DOCUMENT EXTRACT:

------------

At 50psi people normally report a tiny bit of black smoke on hard tip-in. this is from the part of the map that does not use the trim compensation.

Have you considered sending in your injectors to be cleaned/flow tested?
 
#6 ·
The increased fuel pressure was the first thing I tried, before getting the flow straightener even. To be honest it never really made that much difference. I doubt I saw a 7% change from it (maybe half that), although I was mostly looking at idle trims at that point (for what that's worth). At this point I could probably put that back closer to stock, I just ended up where I am by making incremental changes. I have considered sending the injectors out for cleaning, but kinda thought it might not be worth it since the motor was pretty low mileage. But, maybe there is something going on there.

When you say you had +10% fuel trims, what sort of RPM/Load was that at?
 
#7 ·
the 10% i recall being pretty stable across the entire range but this was a while ago. I'll have to get new numbers for you when i return to stock.

as for cleaning the injectors I've seen some pretty nasty stuff depending on how the junkyards treat the engine while the fuel line is open. there's just something about your situation that isn't adding up and i'm not sure what it is.
 
#10 ·
One other thing I forgot to mention was that part of the reason I haven't looked too hard at the injectors is because my airflow numbers didn't seem right either (and neither do the numbers that a lot of other people have reported). Assuming 18% drivetrain loss, a swapped motor in an MR2 (280whp) is making about 340 crank hp, or about 25% more than stock (assuming Toyota's 269 crank HP number is accurate).

Reportedly a stock Highlander flows about 205-210g/s peak (http://www.mr2oc.com/188-v6-mr2-forum/459195-2gr-p0171-p0174-system-too-lean.html). I would expect one of our swapped motors with intake, headers, etc, to flow quite a bit more than that, given the HP numbers we are seeing. Gavin's comment on facebook: https://www.facebook.com/groups/mr2oc/permalink/10154223835075728/ about using a stock Exige airbox and seeing 225g/s peak flow got me to re-examine my setup. That number seems more reasonable, although maybe still a little low since it's only about 10% more than stock. Assuming 25% power gain = 25% airflow increase, we should be seeing more like 250g/s. I realize there is a lot of assumptions going into that, but I think it's safe to say that our flow numbers should be at least 225g/s at sea level.

At that point, I was seeing peak flow numbers of only about 175g/s. At my altitude I would expect mass airflow to be about 13% lower than at sea level, but when you apply that correction to my 175g/s reading you only get about 200g/s. Less even than the stock Highlander.

------------

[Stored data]
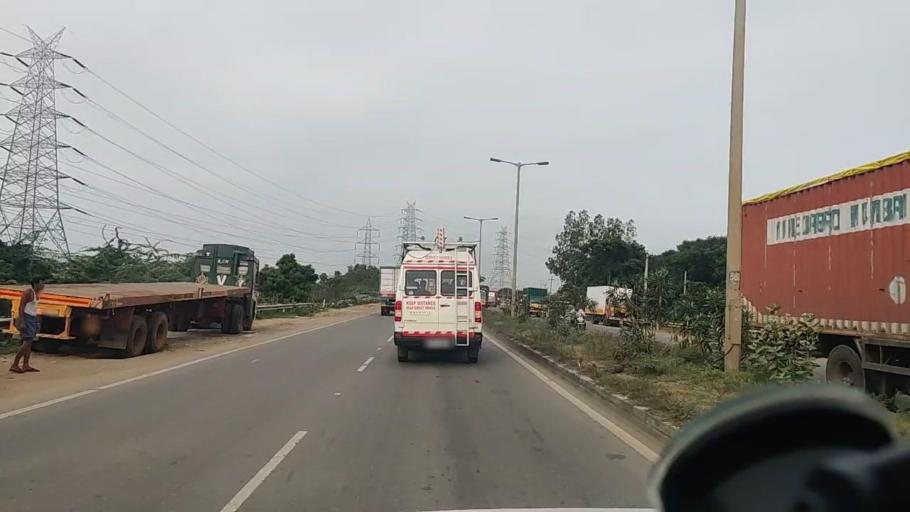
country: IN
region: Tamil Nadu
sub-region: Thiruvallur
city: Manali
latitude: 13.1805
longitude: 80.2577
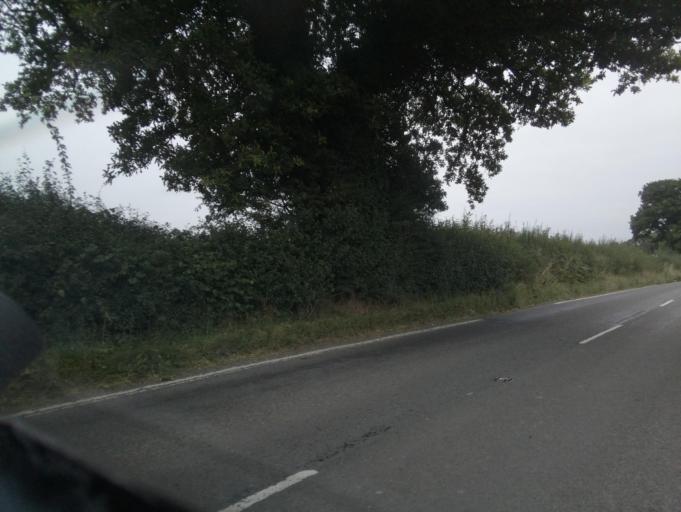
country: GB
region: England
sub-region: Derbyshire
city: Duffield
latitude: 53.0140
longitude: -1.5389
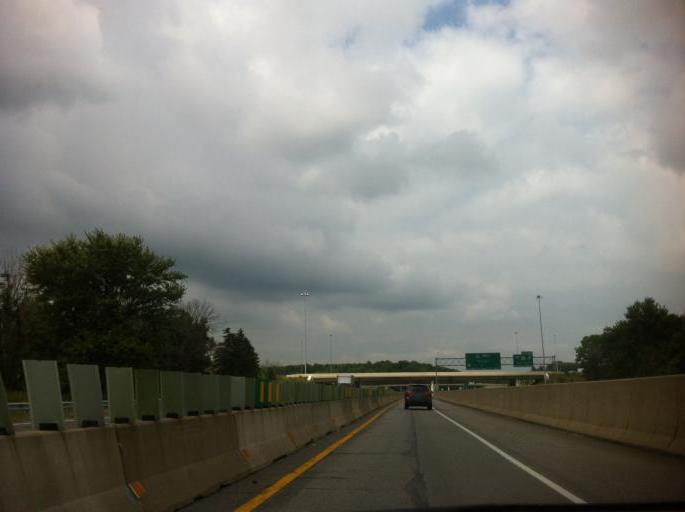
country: US
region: Ohio
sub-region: Cuyahoga County
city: Strongsville
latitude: 41.3318
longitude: -81.8136
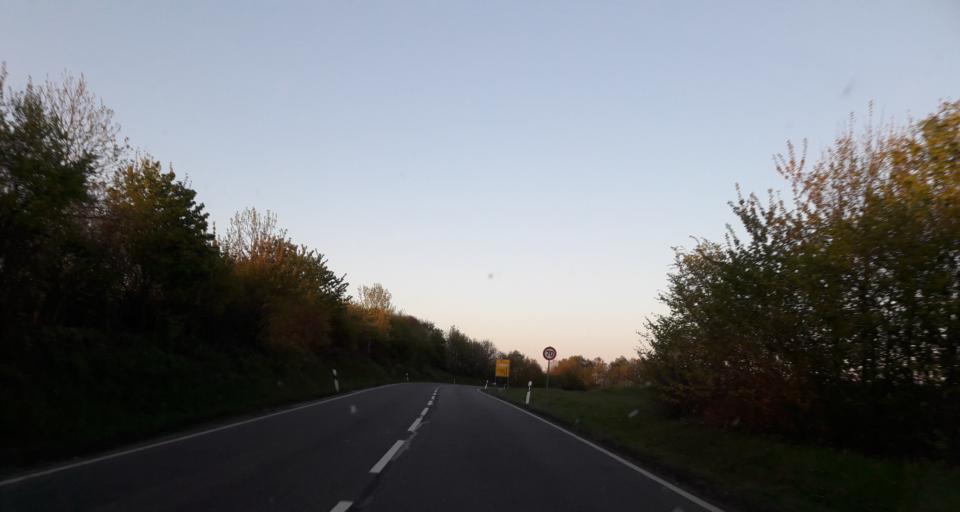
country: DE
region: Rheinland-Pfalz
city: Monzelfeld
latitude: 49.8863
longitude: 7.0816
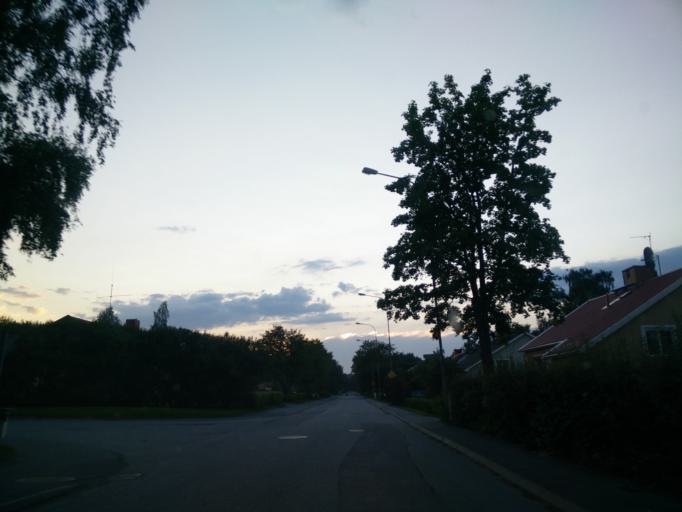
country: SE
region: Vaesternorrland
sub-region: Solleftea Kommun
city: Solleftea
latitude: 63.1651
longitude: 17.2686
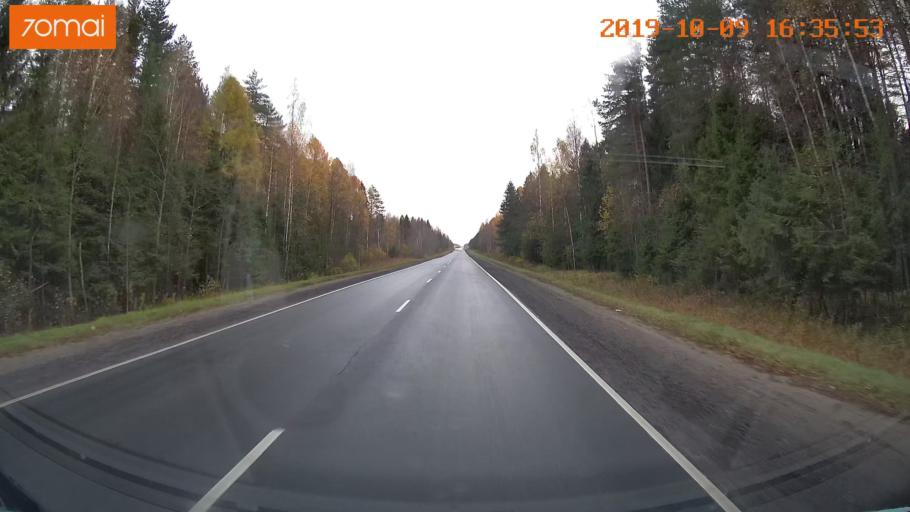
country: RU
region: Kostroma
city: Volgorechensk
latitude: 57.5492
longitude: 41.0062
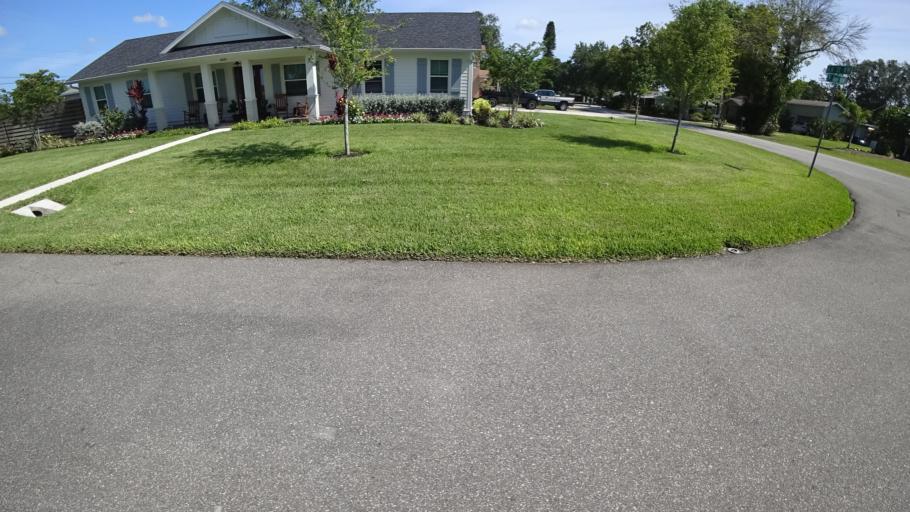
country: US
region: Florida
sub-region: Manatee County
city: West Bradenton
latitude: 27.5073
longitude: -82.6270
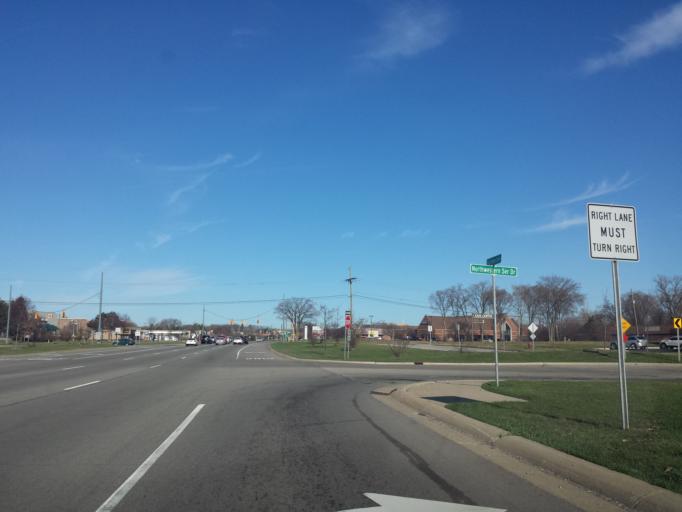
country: US
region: Michigan
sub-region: Oakland County
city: Franklin
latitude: 42.4977
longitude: -83.3005
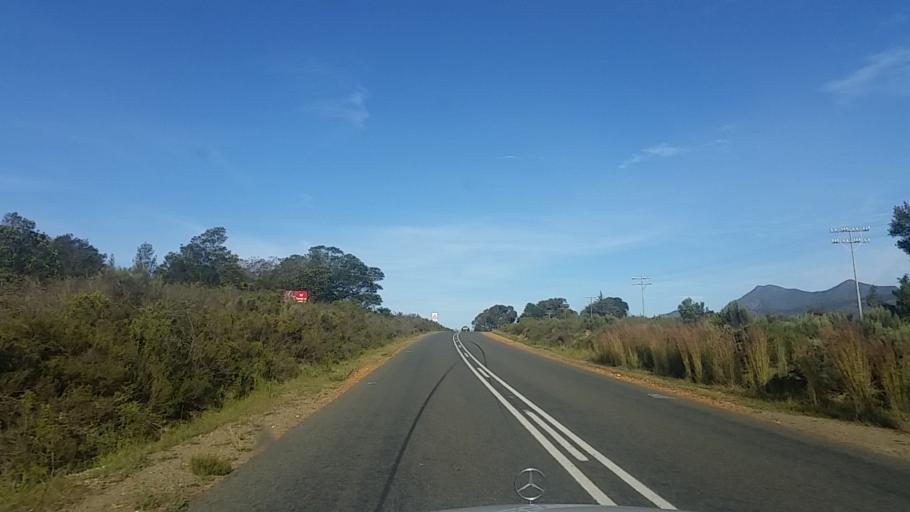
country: ZA
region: Western Cape
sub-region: Eden District Municipality
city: Knysna
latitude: -33.7612
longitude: 22.8791
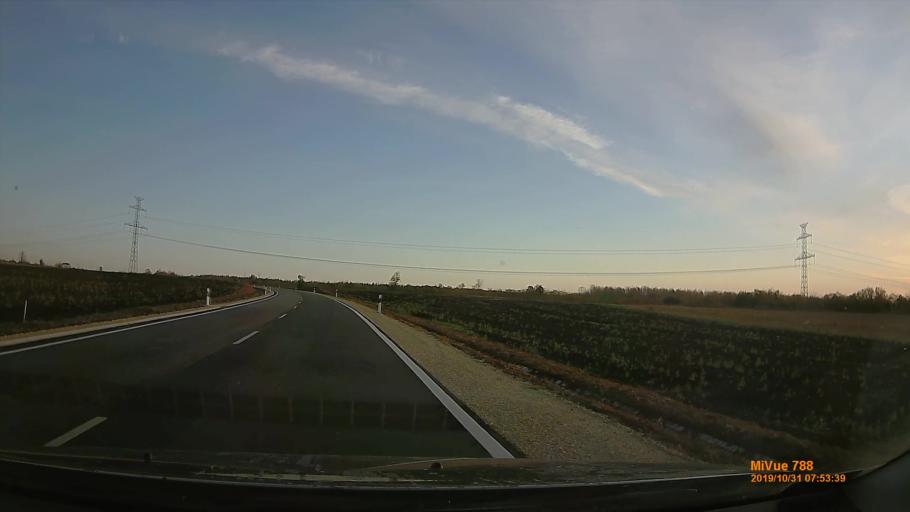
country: HU
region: Pest
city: Pilis
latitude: 47.3128
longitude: 19.5618
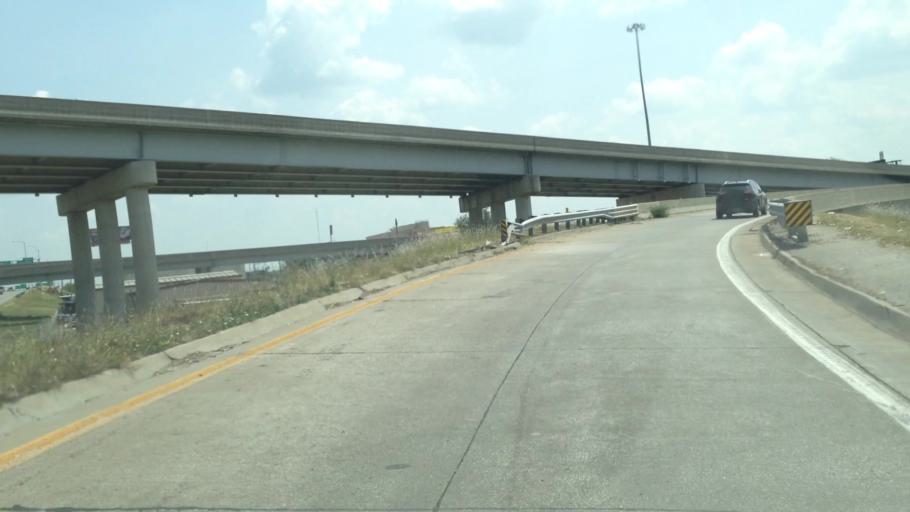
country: US
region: Missouri
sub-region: Jackson County
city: Kansas City
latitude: 39.0959
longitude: -94.5759
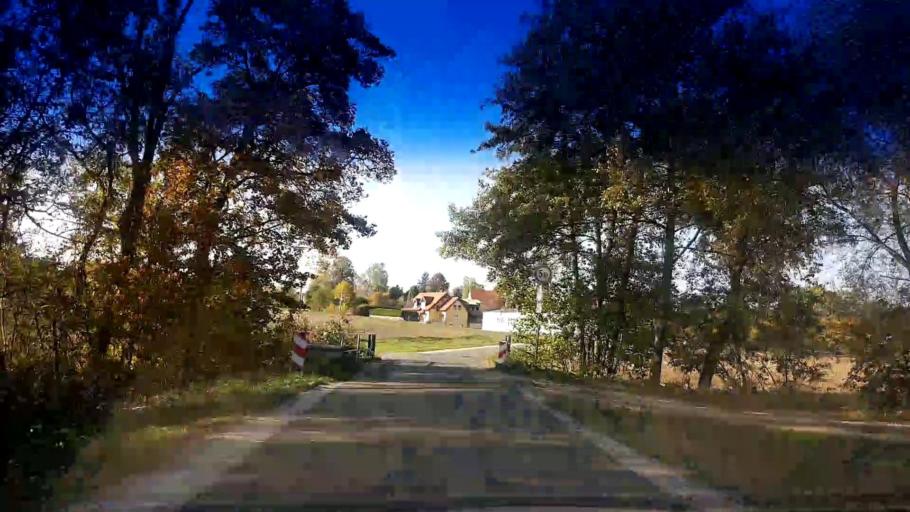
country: DE
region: Bavaria
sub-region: Upper Franconia
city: Strullendorf
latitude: 49.8631
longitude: 10.9975
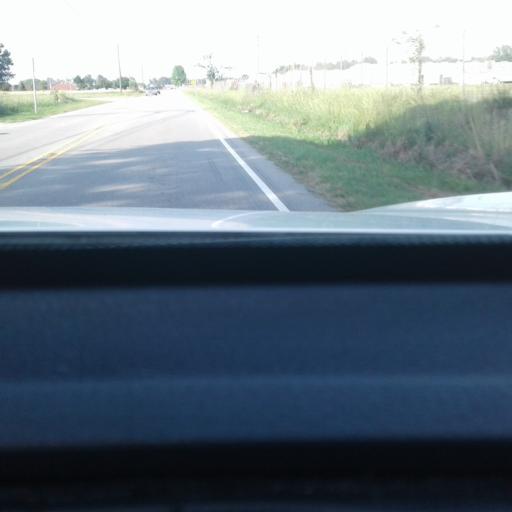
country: US
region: North Carolina
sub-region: Harnett County
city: Dunn
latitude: 35.3281
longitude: -78.5974
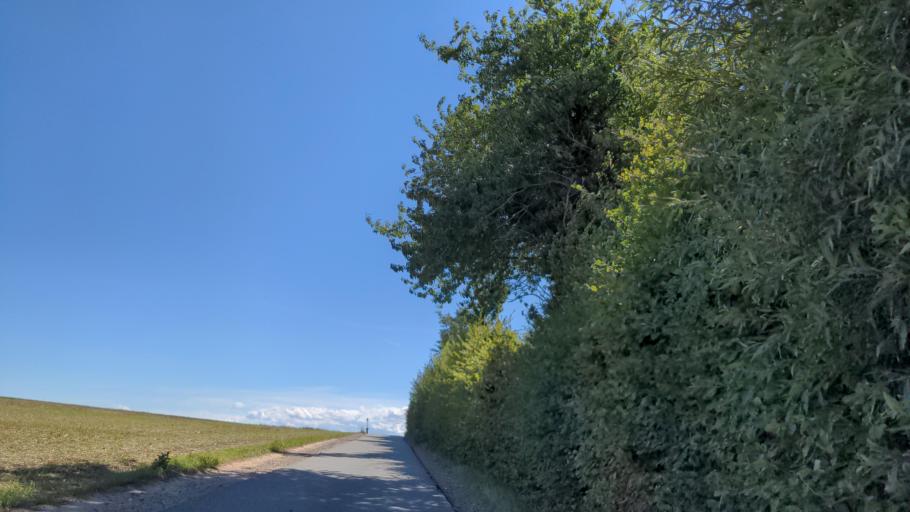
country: DE
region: Schleswig-Holstein
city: Altenkrempe
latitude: 54.1691
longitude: 10.7998
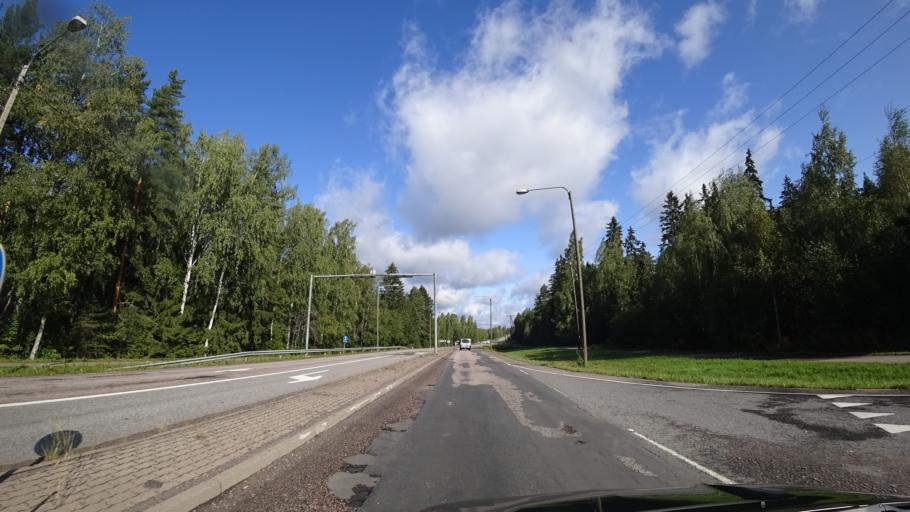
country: FI
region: Uusimaa
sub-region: Helsinki
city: Tuusula
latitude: 60.4152
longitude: 25.0016
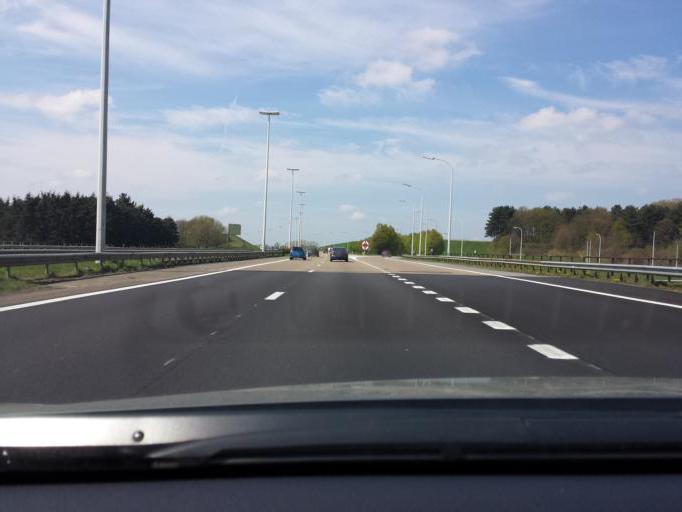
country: BE
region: Flanders
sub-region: Provincie Vlaams-Brabant
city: Bekkevoort
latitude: 50.9526
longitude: 5.0003
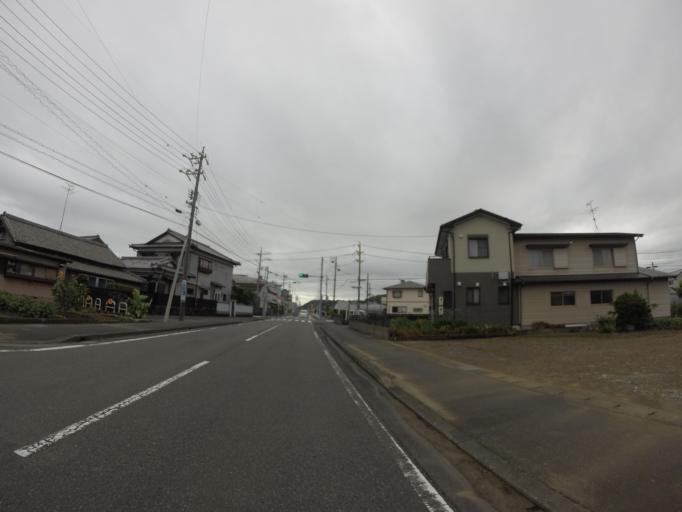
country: JP
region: Shizuoka
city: Sagara
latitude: 34.7575
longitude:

------------

TASKS TO CARRY OUT:
1. In the forum thread on fuel trims and airflow, list every airflow figure given in grams per second, with each distinct value listed once.
2. Translate this sentence from the forum thread on fuel trims and airflow into Spanish: "I have considered sending the injectors out for cleaning, but kinda thought it might not be worth it since the motor was pretty low mileage."
3. In the forum thread on fuel trims and airflow, what drivetrain loss percentage is assumed when estimating crank horsepower?

WORKED ANSWERS:
1. 205-210g/s, 225g/s, 250g/s, 175g/s, 200g/s

2. He considerado enviar los inyectores a limpiar, pero pensé que quizá no valía la pena, ya que el motor tenía bastante poco kilometraje.

3. 18%